The NHANES Data

I have already downloaded a bunch of .XPT files from the CDC NHANES dataset (see their links below) and saved them under the same folder as this .rmd file. The following code is an example for processing them, so they are ready to be analyzed. Please note that you will not be able to replicate this unless you download all the following .XPT files from CDC NHANES website and save them into the same folder as this ReadNHANESData.Rmd file. For demonstration purposes, I will create a toy dataset NHANCE_2016_Toy.Rdata to perform some calculations. If you plan to use the NHANCE data in your final project, you should consider reproducing this with additional variables (from more .XPT files) that you are interested in.

Readin SAS .XPT Data

For example, I have the following setup in my folder: all the .XPT files, and the .Rmd file provided at our course website. R and R Markdown tutorial can be found on the same page. The following code chuck is used to read-in data from .XPT files. Make sure that you install the haven package first, which provides the read_xpt() function

  # this is a package used to read .XPT files
  # if you don't have the package installed already, you should run 
  # install.packages("haven") first

  library(haven)

These following lines readin three datasets

  # Read-In HNANES 2015 - 2016 data 
  # https://wwwn.cdc.gov/nchs/nhanes/continuousnhanes/default.aspx?BeginYear=2015

  # Demographics Data
  Demographic <- read_xpt("DEMO_I.XPT")         
    # https://wwwn.cdc.gov/Nchs/Nhanes/2015-2016/DEMO_I.XPT
  
  # Questionnaire Data
  Diabetes <- read_xpt("DIQ_I.XPT")             
    # https://wwwn.cdc.gov/Nchs/Nhanes/2015-2016/DIQ_I.XPT
  
  # Examination Data
  BodyMeasure <- read_xpt("BMX_I.XPT")          
    # https://wwwn.cdc.gov/Nchs/Nhanes/2015-2016/BMX_I.XPT

  # You can download more data from the CDC website

Processing the data

Depends on your analysis goal, you should process (cleaning, formatting, subsetting, etc.) your data before any analysis. In this example, I merge all three datasets by their unique identifier SEQN. This uses a more complex function Reduce. If your analysis involves multiple files and complicated merging logic, then you should explore solutions online, or discuss that with me.

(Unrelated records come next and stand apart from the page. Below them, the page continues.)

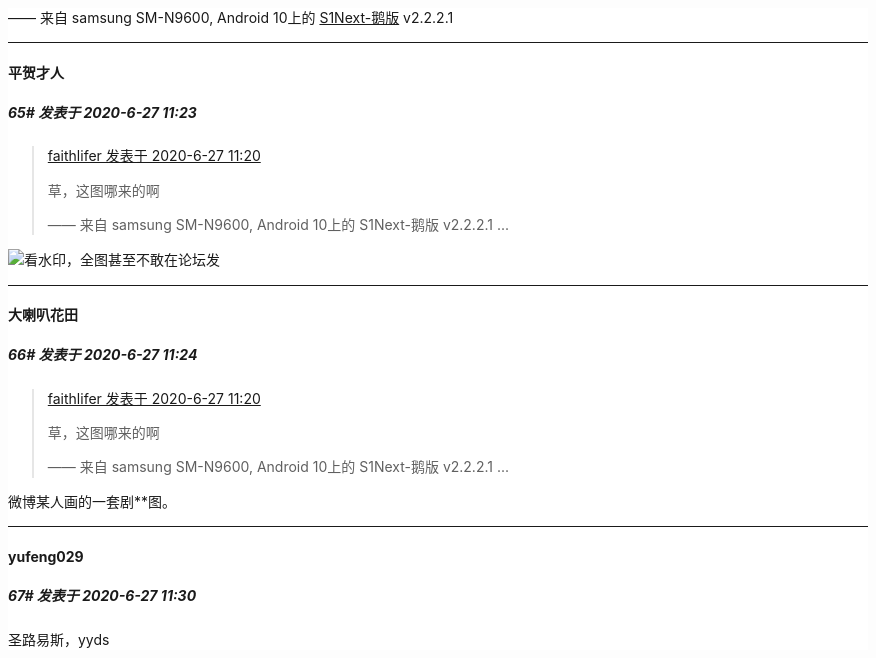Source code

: —— 来自 samsung SM-N9600, Android 10上的 [S1Next-鹅版](https://github.com/ykrank/S1-Next/releases) v2.2.2.1







*****

####  平贺才人  
##### 65#       发表于 2020-6-27 11:23



<blockquote><a href="httphttps://bbs.saraba1st.com/2b/forum.php?mod=redirect&amp;goto=findpost&amp;pid=47969280&amp;ptid=1944173" target="_blank">faithlifer 发表于 2020-6-27 11:20</a>

草，这图哪来的啊


—— 来自 samsung SM-N9600, Android 10上的 S1Next-鹅版 v2.2.2.1 ...</blockquote>
<img src="https://static.saraba1st.com/image/smiley/face2017/045.png" referrerpolicy="no-referrer">看水印，全图甚至不敢在论坛发







*****

####  大喇叭花田  
##### 66#       发表于 2020-6-27 11:24



<blockquote><a href="httphttps://bbs.saraba1st.com/2b/forum.php?mod=redirect&amp;goto=findpost&amp;pid=47969280&amp;ptid=1944173" target="_blank">faithlifer 发表于 2020-6-27 11:20</a>

草，这图哪来的啊


—— 来自 samsung SM-N9600, Android 10上的 S1Next-鹅版 v2.2.2.1 ...</blockquote>
微博某人画的一套剧**图。







*****

####  yufeng029  
##### 67#       发表于 2020-6-27 11:30




圣路易斯，yyds





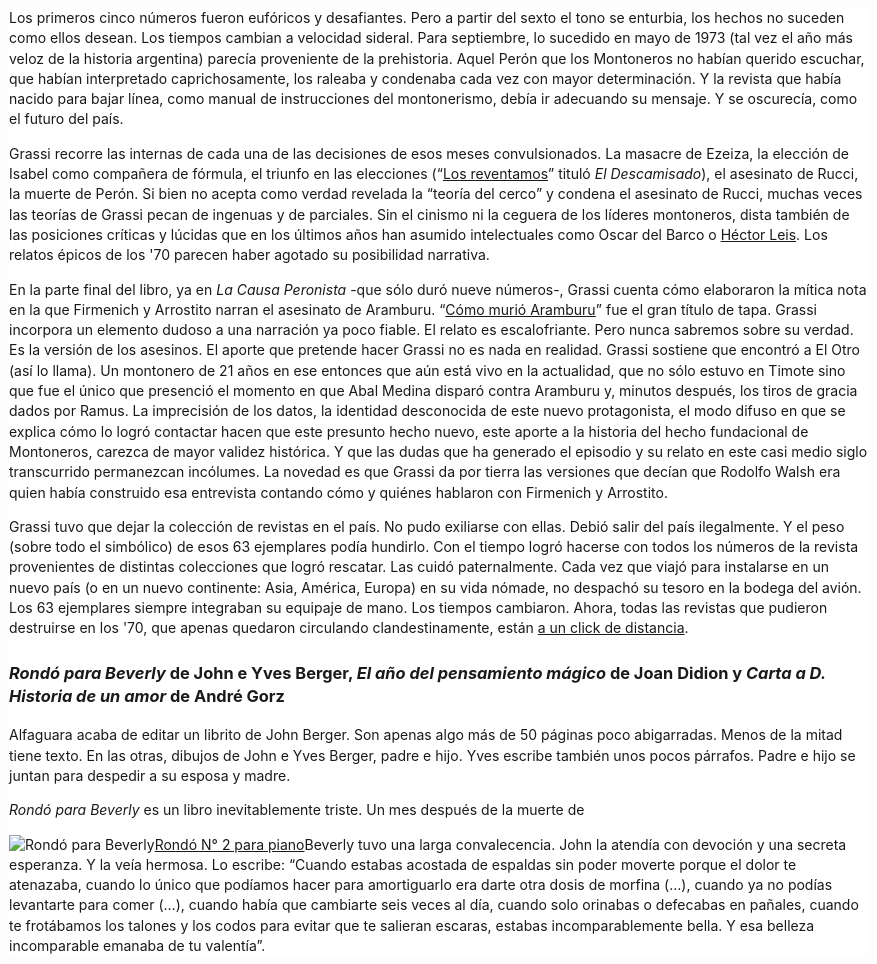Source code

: Los primeros cinco números fueron eufóricos y desafiantes. Pero a partir del sexto el tono se enturbia, los hechos no suceden como ellos desean. Los tiempos cambian a velocidad sideral. Para septiembre, lo sucedido en mayo de 1973 (tal vez el año más veloz de la historia argentina) parecía proveniente de la prehistoria. Aquel Perón que los Montoneros no habían querido escuchar, que habían interpretado caprichosamente, los raleaba y condenaba cada vez con mayor determinación. Y la revista que había nacido para bajar línea, como manual de instrucciones del montonerismo, debía ir adecuando su mensaje. Y se oscurecía, como el futuro del país.

Grassi recorre las internas de cada una de las decisiones de esos meses convulsionados. La masacre de Ezeiza, la elección de Isabel como compañera de fórmula, el triunfo en las elecciones (“[Los reventamos](http://www.ruinasdigitales.com/descamisado/descamisadonumero19/)” tituló *El Descamisado*), el asesinato de Rucci, la muerte de Perón. Si bien no acepta como verdad revelada la “teoría del cerco” y condena el asesinato de Rucci, muchas veces las teorías de Grassi pecan de ingenuas y de parciales. Sin el cinismo ni la ceguera de los líderes montoneros, dista también de las posiciones críticas y lúcidas que en los últimos años han asumido intelectuales como Oscar del Barco o [Héctor Leis](http://laagenda.buenosaires.gob.ar/post/112878668600/gracias-a-la-enfermedad). Los relatos épicos de los '70 parecen haber agotado su posibilidad narrativa. 

En la parte final del libro, ya en *La Causa Peronista* -que sólo duró nueve números-, Grassi cuenta cómo elaboraron la mítica nota en la que Firmenich y Arrostito narran el asesinato de Aramburu. “[Cómo murió Aramburu](http://www.ruinasdigitales.com/causa-peronista/causaperonistanumero9/)” fue el gran título de tapa. Grassi incorpora un elemento dudoso a una narración ya poco fiable. El relato es escalofriante. Pero nunca sabremos sobre su verdad. Es la versión de los asesinos. El aporte que pretende hacer Grassi no es nada en realidad. Grassi sostiene que encontró a El Otro (así lo llama). Un montonero de 21 años en ese entonces que aún está vivo en la actualidad, que no sólo estuvo en Timote sino que fue el único que presenció el momento en que Abal Medina disparó contra Aramburu y, minutos después, los tiros de gracia dados por Ramus. La imprecisión de los datos, la identidad desconocida de este nuevo protagonista, el modo difuso en que se explica cómo lo logró contactar hacen que este presunto hecho nuevo, este aporte a la historia del hecho fundacional de Montoneros, carezca de mayor validez histórica. Y que las dudas que ha generado el episodio y su relato en este casi medio siglo transcurrido permanezcan incólumes. La novedad es que Grassi da por tierra las versiones que decían que Rodolfo Walsh era quien había construido esa entrevista contando cómo y quiénes hablaron con Firmenich y Arrostito.

Grassi tuvo que dejar la colección de revistas en el país. No pudo exiliarse con ellas. Debió salir del país ilegalmente. Y el peso (sobre todo el simbólico) de esos 63 ejemplares podía hundirlo. Con el tiempo logró hacerse con todos los números de la revista provenientes de distintas colecciones que logró rescatar. Las cuidó paternalmente. Cada vez que viajó para instalarse en un nuevo país (o en un nuevo continente: Asia, América, Europa) en su vida nómade, no despachó su tesoro en la bodega del avión. Los 63 ejemplares siempre integraban su equipaje de mano. Los tiempos cambiaron. Ahora, todas las revistas que pudieron destruirse en los '70, que apenas quedaron circulando clandestinamente, están [a un click de distancia](http://www.ruinasdigitales.com/el-descamisado/).

### *Rondó para Beverly* de John e Yves Berger, *El año del pensamiento mágico* de Joan Didion y *Carta a D. Historia de un amor* de André Gorz

Alfaguara acaba de editar un librito de John Berger. Son apenas algo más de 50 páginas poco abigarradas. Menos de la mitad tiene texto. En las otras, dibujos de John e Yves Berger, padre e hijo. Yves escribe también unos pocos párrafos. Padre e hijo se juntan para despedir a su esposa y madre.

*Rondó para Beverly* es un libro inevitablemente triste. Un mes después de la muerte de

![Rondó para Beverly](https://64.media.tumblr.com/a956a00fa83211d00b38d94d6d815b21/tumblr_inline_pjzvceZuQR1t6q87u_250.jpg)[Rondó N° 2 para piano](https://youtu.be/rE0JQsJnou0)Beverly tuvo una larga convalecencia. John la atendía con devoción y una secreta esperanza. Y la veía hermosa. Lo escribe: “Cuando estabas acostada de espaldas sin poder moverte porque el dolor te atenazaba, cuando lo único que podíamos hacer para amortiguarlo era darte otra dosis de morfina (…), cuando ya no podías levantarte para comer (…), cuando había que cambiarte seis veces al día, cuando solo orinabas o defecabas en pañales, cuando te frotábamos los talones y los codos para evitar que te salieran escaras, estabas incomparablemente bella. Y esa belleza incomparable emanaba de tu valentía”.
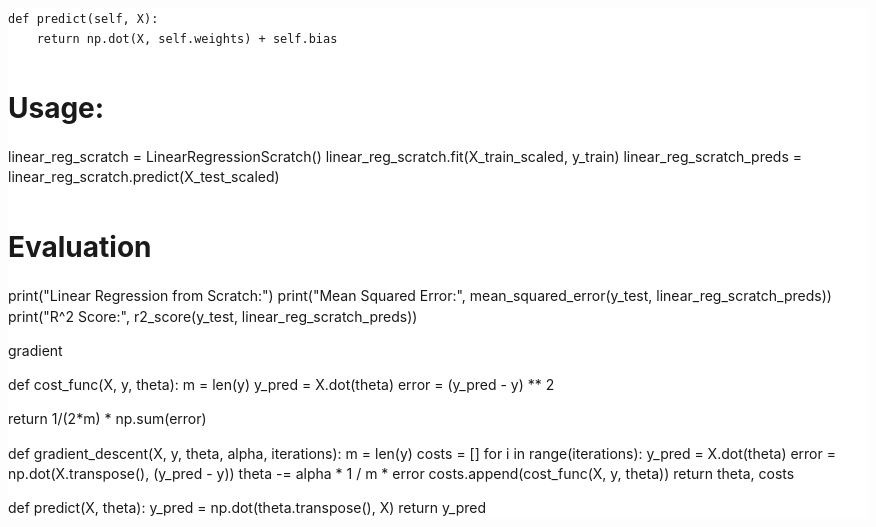     def predict(self, X):
        return np.dot(X, self.weights) + self.bias

# Usage:
linear_reg_scratch = LinearRegressionScratch()
linear_reg_scratch.fit(X_train_scaled, y_train)
linear_reg_scratch_preds = linear_reg_scratch.predict(X_test_scaled)

# Evaluation
print("Linear Regression from Scratch:")
print("Mean Squared Error:", mean_squared_error(y_test, linear_reg_scratch_preds))
print("R^2 Score:", r2_score(y_test, linear_reg_scratch_preds))




gradient



def cost_func(X, y, theta):
  m = len(y)
  y_pred = X.dot(theta)
  error = (y_pred - y) ** 2

  return 1/(2*m) * np.sum(error)
  
def gradient_descent(X, y, theta, alpha, iterations):
    m = len(y)
    costs = []
    for i in range(iterations):
        y_pred = X.dot(theta)
        error = np.dot(X.transpose(), (y_pred - y))
        theta -= alpha * 1 / m * error
        costs.append(cost_func(X, y, theta))
    return theta, costs

def predict(X, theta):
	y_pred = np.dot(theta.transpose(), X)
	return y_pred
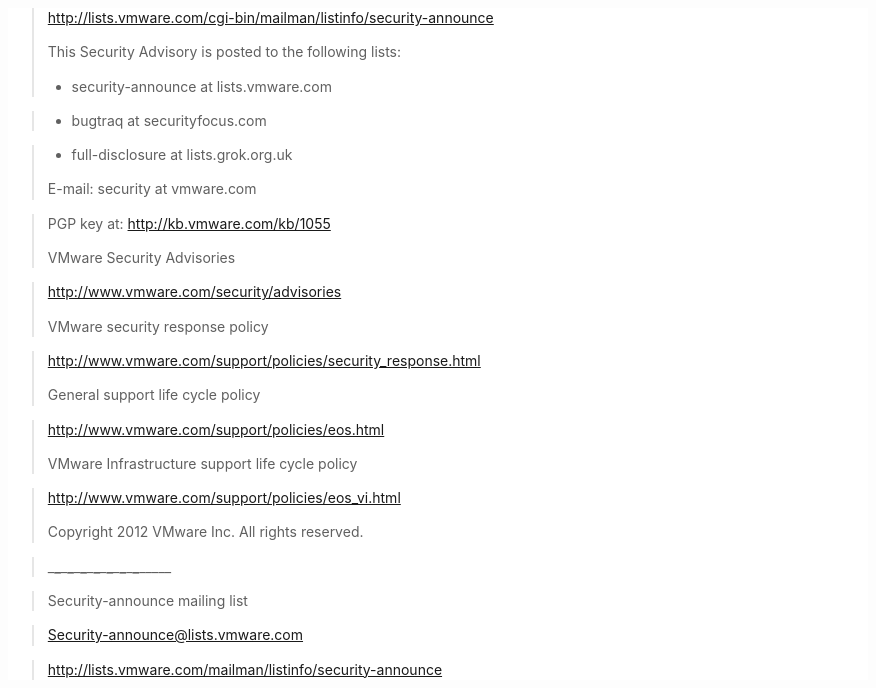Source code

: > http://lists.vmware.com/cgi-bin/mailman/listinfo/security-announce
> 
> This Security Advisory is posted to the following lists:
> 
> * security-announce at lists.vmware.com
     
> * bugtraq at securityfocus.com
     
> * full-disclosure at lists.grok.org.uk
> 
> E-mail: security at vmware.com
     
> PGP key at: http://kb.vmware.com/kb/1055
> 
> VMware Security Advisories
     
> http://www.vmware.com/security/advisories
> 
> VMware security response policy
     
> http://www.vmware.com/support/policies/security_response.html
> 
> General support life cycle policy
     
> http://www.vmware.com/support/policies/eos.html
> 
> VMware Infrastructure support life cycle policy
     
> http://www.vmware.com/support/policies/eos_vi.html
> 
> Copyright 2012 VMware Inc. All rights reserved.
  
> \___\___\___\___\___\___\___\___\___\___\___\___\___\___\_____
  
> Security-announce mailing list
  
> Security-announce@lists.vmware.com
  
> http://lists.vmware.com/mailman/listinfo/security-announce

  # We consider a few variables 

  Demographic_Sub = Demographic[, c("SEQN", "RIDAGEYR")]
  Diabetes_Sub = Diabetes[, c("SEQN", "DIQ010")]
  BodyMeasure_Sub = BodyMeasure[, c("SEQN", "BMXBMI")]
  
  # Merge all dataset by SEQN (the unique identifier)
  # This is a rather complicated function
  RawData = Reduce(function(x,y) merge(x = x, y = y, by = "SEQN", all.x = TRUE),
                   list(Demographic_Sub, Diabetes_Sub, BodyMeasure_Sub))
  
  # the complete.cases() statement identifies rows without missing data
  # we only keep the complete cases in this example
  RawData = RawData[complete.cases(RawData), ]

For convenience, you should consider saving the processed data so that you do not need to go through the data processing again.

  # Save data
  save(RawData, file = "NHANCE_2016_Toy.Rdata")

Using the data for analysis

The following code will load and view the first several rows of the data you just saved

  # Save data
  load("NHANCE_2016_Toy.Rdata")
  head(RawData)

Now it is your choice to perform analysis using this data. For example, we can consider univariate analysis such as

  # plot histogram of age 
  hist(RawData$RIDAGEYR, xlab = "Age")

  # Get the mean of age 
  mean(RawData$RIDAGEYR)
## [1] 34.23275

  # calculate the correlation between age and BMI
  cor(RawData$BMXBMI, RawData$RIDAGEYR)
## [1] 0.496717

  # You may consider fancier plots
  # Plot calorie intake and BMI, colored by diabetes status
  library(ggplot2)

  ggplot(RawData, aes(RIDAGEYR, BMXBMI, colour = as.factor(DIQ010))) + 
    geom_point()